MOZART; IVES; VERDI String Quartets

Record and Artist Details

Composer or Director: Giuseppe Verdi, Charles Ives, Wolfgang Amadeus Mozart

Genre:

Chamber

Label: Ars Produktion

Media Format: Super Audio CD

Media Runtime: 69

Mastering:

DDD

Catalogue Number: ARS38 156

Tracks:

Composition Artist Credit
String Quartet No. 21 Wolfgang Amadeus Mozart, Composer
Schumann Quartet
Wolfgang Amadeus Mozart, Composer
String Quartet No. 2 Charles Ives, Composer
Charles Ives, Composer
Schumann Quartet
String Quartet Giuseppe Verdi, Composer
Giuseppe Verdi, Composer
Schumann Quartet
The Schumann Quartet – not named after Robert but after the three brothers who are its violinists and cellist – bring a distinctive style to this varied programme. Their bold, forthright manner puts emphasis on clear articulation and strong dynamic contrasts. This approach works least well, perhaps, in the Mozart; it’s a bright, lively performance, certainly, but detached notes can seem excessively short, with changes from piano to forte often overdone. The Quatuor Mosaïques, by contrast, bring out fully the cantabile nature of the themes. Where the Schumanns do this, particularly in the Andante, their playing has a truly appealing character.

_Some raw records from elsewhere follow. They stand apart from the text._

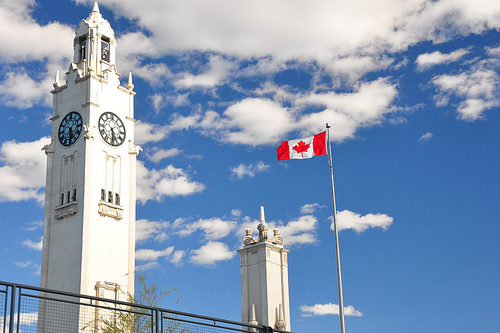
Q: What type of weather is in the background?
A: It is sunny.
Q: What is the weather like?
A: It is sunny.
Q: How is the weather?
A: It is sunny.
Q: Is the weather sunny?
A: Yes, it is sunny.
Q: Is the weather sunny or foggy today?
A: It is sunny.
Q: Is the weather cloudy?
A: No, it is sunny.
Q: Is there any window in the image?
A: Yes, there are windows.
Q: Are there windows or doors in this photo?
A: Yes, there are windows.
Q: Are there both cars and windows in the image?
A: No, there are windows but no cars.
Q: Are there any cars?
A: No, there are no cars.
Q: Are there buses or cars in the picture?
A: No, there are no cars or buses.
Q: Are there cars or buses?
A: No, there are no cars or buses.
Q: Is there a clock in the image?
A: Yes, there is a clock.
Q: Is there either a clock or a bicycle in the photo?
A: Yes, there is a clock.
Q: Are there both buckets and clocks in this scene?
A: No, there is a clock but no buckets.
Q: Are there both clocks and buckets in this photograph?
A: No, there is a clock but no buckets.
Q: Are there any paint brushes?
A: No, there are no paint brushes.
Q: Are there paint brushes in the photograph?
A: No, there are no paint brushes.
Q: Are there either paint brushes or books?
A: No, there are no paint brushes or books.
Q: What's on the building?
A: The clock is on the building.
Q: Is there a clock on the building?
A: Yes, there is a clock on the building.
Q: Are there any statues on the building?
A: No, there is a clock on the building.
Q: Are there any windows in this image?
A: Yes, there is a window.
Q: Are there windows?
A: Yes, there is a window.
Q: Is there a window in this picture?
A: Yes, there is a window.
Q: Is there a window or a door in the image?
A: Yes, there is a window.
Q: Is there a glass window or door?
A: Yes, there is a glass window.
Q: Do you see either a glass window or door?
A: Yes, there is a glass window.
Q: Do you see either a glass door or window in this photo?
A: Yes, there is a glass window.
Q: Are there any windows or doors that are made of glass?
A: Yes, the window is made of glass.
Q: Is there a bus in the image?
A: No, there are no buses.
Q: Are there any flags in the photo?
A: Yes, there is a flag.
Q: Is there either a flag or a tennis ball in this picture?
A: Yes, there is a flag.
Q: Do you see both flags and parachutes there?
A: No, there is a flag but no parachutes.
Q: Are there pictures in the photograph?
A: No, there are no pictures.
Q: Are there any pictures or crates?
A: No, there are no pictures or crates.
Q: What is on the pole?
A: The flag is on the pole.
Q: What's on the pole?
A: The flag is on the pole.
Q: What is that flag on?
A: The flag is on the pole.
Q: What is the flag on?
A: The flag is on the pole.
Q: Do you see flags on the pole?
A: Yes, there is a flag on the pole.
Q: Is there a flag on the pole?
A: Yes, there is a flag on the pole.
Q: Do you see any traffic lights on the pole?
A: No, there is a flag on the pole.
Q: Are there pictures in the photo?
A: No, there are no pictures.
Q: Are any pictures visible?
A: No, there are no pictures.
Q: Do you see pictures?
A: No, there are no pictures.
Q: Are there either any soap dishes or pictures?
A: No, there are no pictures or soap dishes.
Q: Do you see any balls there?
A: No, there are no balls.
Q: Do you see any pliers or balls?
A: No, there are no balls or pliers.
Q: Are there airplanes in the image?
A: No, there are no airplanes.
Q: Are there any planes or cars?
A: No, there are no planes or cars.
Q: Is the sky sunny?
A: Yes, the sky is sunny.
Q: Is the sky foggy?
A: No, the sky is sunny.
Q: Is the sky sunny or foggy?
A: The sky is sunny.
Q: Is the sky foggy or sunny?
A: The sky is sunny.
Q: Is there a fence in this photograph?
A: Yes, there is a fence.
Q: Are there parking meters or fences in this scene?
A: Yes, there is a fence.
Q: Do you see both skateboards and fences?
A: No, there is a fence but no skateboards.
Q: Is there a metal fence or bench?
A: Yes, there is a metal fence.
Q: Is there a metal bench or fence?
A: Yes, there is a metal fence.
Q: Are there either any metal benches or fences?
A: Yes, there is a metal fence.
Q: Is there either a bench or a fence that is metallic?
A: Yes, the fence is metallic.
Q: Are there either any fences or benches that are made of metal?
A: Yes, the fence is made of metal.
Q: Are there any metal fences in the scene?
A: Yes, there is a metal fence.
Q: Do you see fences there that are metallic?
A: Yes, there is a fence that is metallic.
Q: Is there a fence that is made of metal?
A: Yes, there is a fence that is made of metal.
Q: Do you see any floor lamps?
A: No, there are no floor lamps.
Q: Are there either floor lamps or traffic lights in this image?
A: No, there are no floor lamps or traffic lights.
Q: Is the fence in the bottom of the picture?
A: Yes, the fence is in the bottom of the image.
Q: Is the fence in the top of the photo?
A: No, the fence is in the bottom of the image.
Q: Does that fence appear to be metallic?
A: Yes, the fence is metallic.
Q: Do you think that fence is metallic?
A: Yes, the fence is metallic.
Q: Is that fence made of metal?
A: Yes, the fence is made of metal.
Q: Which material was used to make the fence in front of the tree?
A: The fence is made of metal.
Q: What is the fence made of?
A: The fence is made of metal.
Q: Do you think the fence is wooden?
A: No, the fence is metallic.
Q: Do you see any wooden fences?
A: No, there is a fence but it is metallic.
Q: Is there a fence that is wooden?
A: No, there is a fence but it is metallic.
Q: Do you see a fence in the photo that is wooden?
A: No, there is a fence but it is metallic.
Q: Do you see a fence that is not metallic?
A: No, there is a fence but it is metallic.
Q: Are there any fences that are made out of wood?
A: No, there is a fence but it is made of metal.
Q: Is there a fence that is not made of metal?
A: No, there is a fence but it is made of metal.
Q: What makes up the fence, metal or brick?
A: The fence is made of metal.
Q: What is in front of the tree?
A: The fence is in front of the tree.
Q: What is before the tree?
A: The fence is in front of the tree.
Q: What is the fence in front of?
A: The fence is in front of the tree.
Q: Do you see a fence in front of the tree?
A: Yes, there is a fence in front of the tree.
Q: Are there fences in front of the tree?
A: Yes, there is a fence in front of the tree.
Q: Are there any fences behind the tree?
A: No, the fence is in front of the tree.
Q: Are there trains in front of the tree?
A: No, there is a fence in front of the tree.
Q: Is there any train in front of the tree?
A: No, there is a fence in front of the tree.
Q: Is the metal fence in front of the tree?
A: Yes, the fence is in front of the tree.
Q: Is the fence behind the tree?
A: No, the fence is in front of the tree.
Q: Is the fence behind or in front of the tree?
A: The fence is in front of the tree.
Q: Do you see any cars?
A: No, there are no cars.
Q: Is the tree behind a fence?
A: Yes, the tree is behind a fence.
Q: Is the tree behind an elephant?
A: No, the tree is behind a fence.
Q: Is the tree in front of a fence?
A: No, the tree is behind a fence.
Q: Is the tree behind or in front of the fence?
A: The tree is behind the fence.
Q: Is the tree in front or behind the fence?
A: The tree is behind the fence.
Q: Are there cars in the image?
A: No, there are no cars.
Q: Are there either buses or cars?
A: No, there are no cars or buses.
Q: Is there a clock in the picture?
A: Yes, there is a clock.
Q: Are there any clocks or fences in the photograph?
A: Yes, there is a clock.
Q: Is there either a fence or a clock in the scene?
A: Yes, there is a clock.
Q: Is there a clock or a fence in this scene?
A: Yes, there is a clock.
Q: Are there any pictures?
A: No, there are no pictures.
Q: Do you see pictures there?
A: No, there are no pictures.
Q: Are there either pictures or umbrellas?
A: No, there are no pictures or umbrellas.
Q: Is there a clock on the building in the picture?
A: Yes, there is a clock on the building.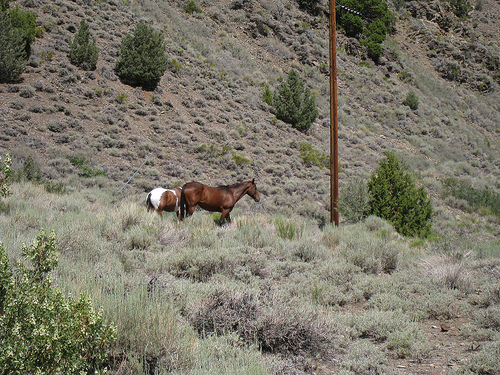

The Schumann’s highly dramatic style works wonders in the Ives. The ‘Discussions’ of the first movement and the ‘Arguments’ of the second come vividly to life, while the sense of intense elation towards the close of the finale is achieved with great power. The Blair Quartet, with a narrower expressive range, make the music appear less way-out and perhaps better unified but I can’t help feeling that Ives would have approved of a more uncompromising manner.

It was instructive to compare this account of the Verdi with the Melos Quartet’s 1998 recording. The Schumann’s first movement gives the impression of an operatic conflict, the lyrical main themes contrasting violently with the agitated semiquaver figuration, whereas the Melos, with a more moderate manner, stress the movement’s introspective character. But the Schumann approach can be seen as equally valid; and in the finale of the quartet they have the edge, their brilliant, devil-may-care attitude trumping the more careful Melos.